I get asked multiple times a week by teachers, students and parents – “Why on earth did you leave your last job to do this?!”. Because I want to teach! I didn’t accidentally quit my job, move continents, enroll in a training programme, complete a PGCE (and pay for it) and then stumble into a teaching role!

Parents don’t respect us. Every parent thinks that you’re not doing enough for their child. Or that because you gave their child a detention for throwing a pork pie at another child, which then became partially lodged in his ear, you are somehow against their child. I’m not, your child is a prat, trust me, I spend more time with him than you do.

Don’t get me started on parenting… It should be put on one of those lists of skills that our society has lost. Like whittling spoons, outdoor survival and voting based on facts in referendums.

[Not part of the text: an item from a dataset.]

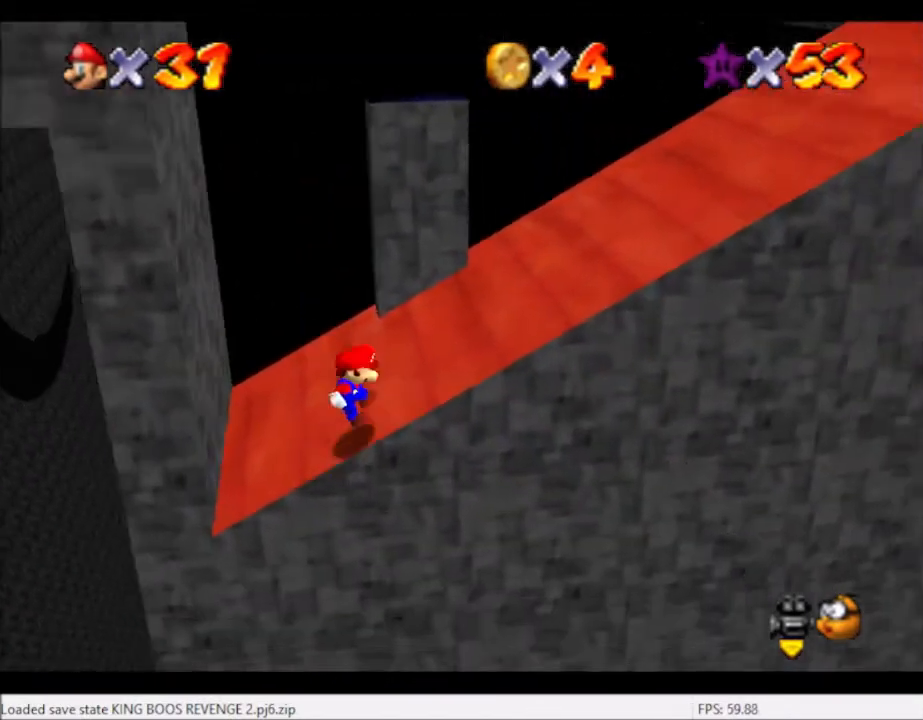
{"buttons": ["A"], "left_stick": "right", "right_stick": "center", "events": [[133, "left_stick", "up-right"], [267, "left_stick", "right"], [367, "B", "down"], [500, "B", "up"]]}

The school doesn’t respect teachers (see my point about the staff areas). Schools are 100% designed for the students. Very little effort has gone into making the staff areas adult-friendly, productive or relaxing, which is a shame, as most staff spend up to 10-hours a day on site!

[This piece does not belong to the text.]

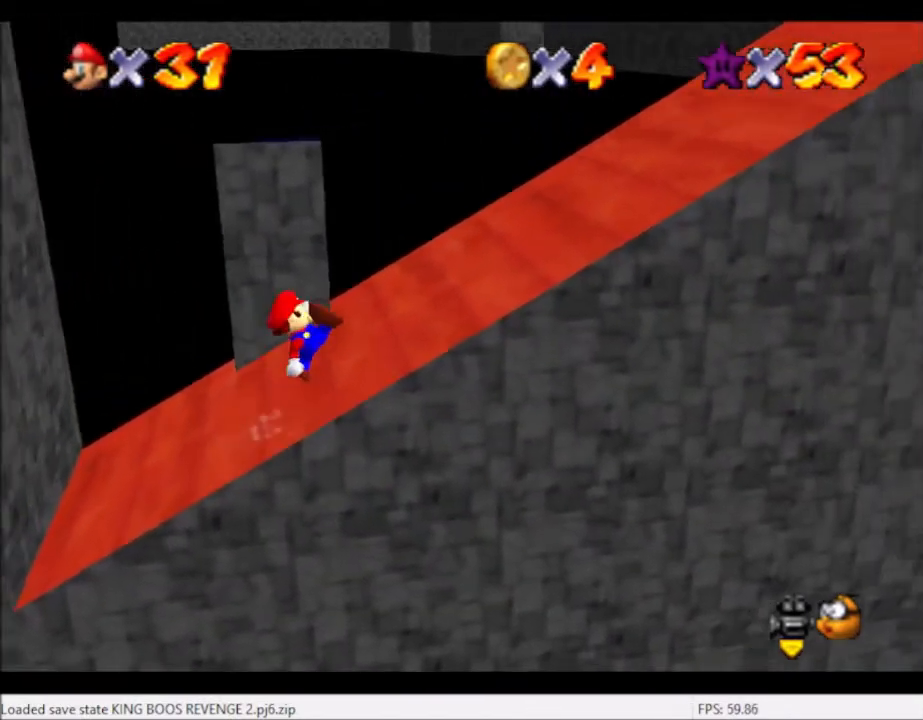
{"buttons": ["A"], "left_stick": "right", "right_stick": "center", "events": [[300, "B", "down"], [400, "B", "up"]]}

Finally, the government doesn’t respect teachers. Money is being ripped away from schools. The workload is increasing. Teachers are leaving. Government reduces funding further… Enough said about that. And who can forget when our very own secretary of the environment, that glorified sock puppet, Michael Gove said: “We’re fed up of experts”. I could write an entire blog post on that spam-faced wank crumpet. But I won’t. This is about teaching. Teachers are experts! Experts are exactly what this country does need!

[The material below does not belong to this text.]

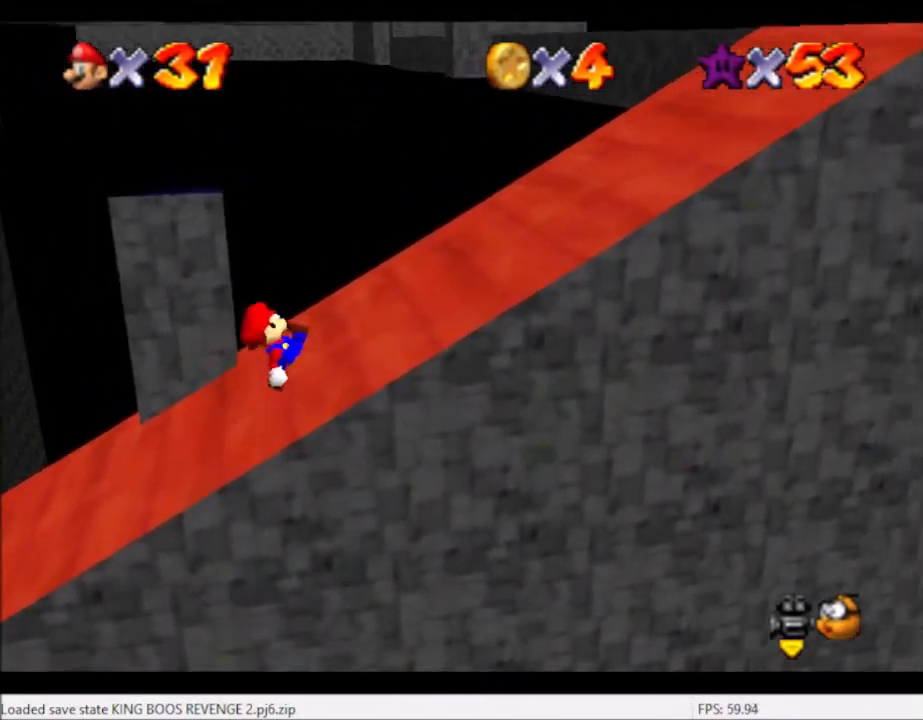
{"buttons": ["A"], "left_stick": "right", "right_stick": "center", "events": [[266, "B", "down"], [367, "B", "up"]]}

All of this reinforces that popular misquote of the teaching recruitment adverts – ‘Those who can’t, teach’. It’s damaging to the profession, and therefore the next generations.

Teaching needs a huge PR overhaul. Money needs to flood back into schools, they need to be updated. Teachers will not stay in schools with rotting tower blocks and equipment that was last serviced as part of the war effort.

Interestingly only teachers that have taught for their entire professional life say it’s the best job in the world… How would they know? They’ve never had another job. Other jobs pay well, other jobs can choose when to go on holiday, other jobs don’t have compulsory unpaid overtime (yes, that’s a real thing – yes, it is in our contracts – yes, it does mean we don’t get paid for a huge amount of work that we do – yes, it is bullshit).

Please don’t sit there and CPD the life out of me telling me that this is the best job in the world. It’s not. Are you insane? Have you not seen the guys at DARPA who are developing running robots? Get a grip.

Despite this. I still want to teach. I love it. Well, I hate a lot of it. But the bit’s I love make me wake up at 06:30 every day and begrudgingly put on a tie.

I love it when a student comes to find me, out of the whole school, to tell me about a problem they have. I love it when they ‘get it’. I love it when they hate my shirts/music/jokes, I love it when they love my shirts/music/jokes, I love it when they tell me about something awesome they found on YouTube and how they understood it because of my 20-minute off-topic rant about black holes. I love it when they come to my room at lunch, just for a chat. I love it when they get their exam results and they’ve done way better than they expected. I love it when they realise that school is just the beginning, a stepping stone onto the next part of their life, and the more they put in, the more they’ll get out.

Still not as good as making a robot that can run. Come on.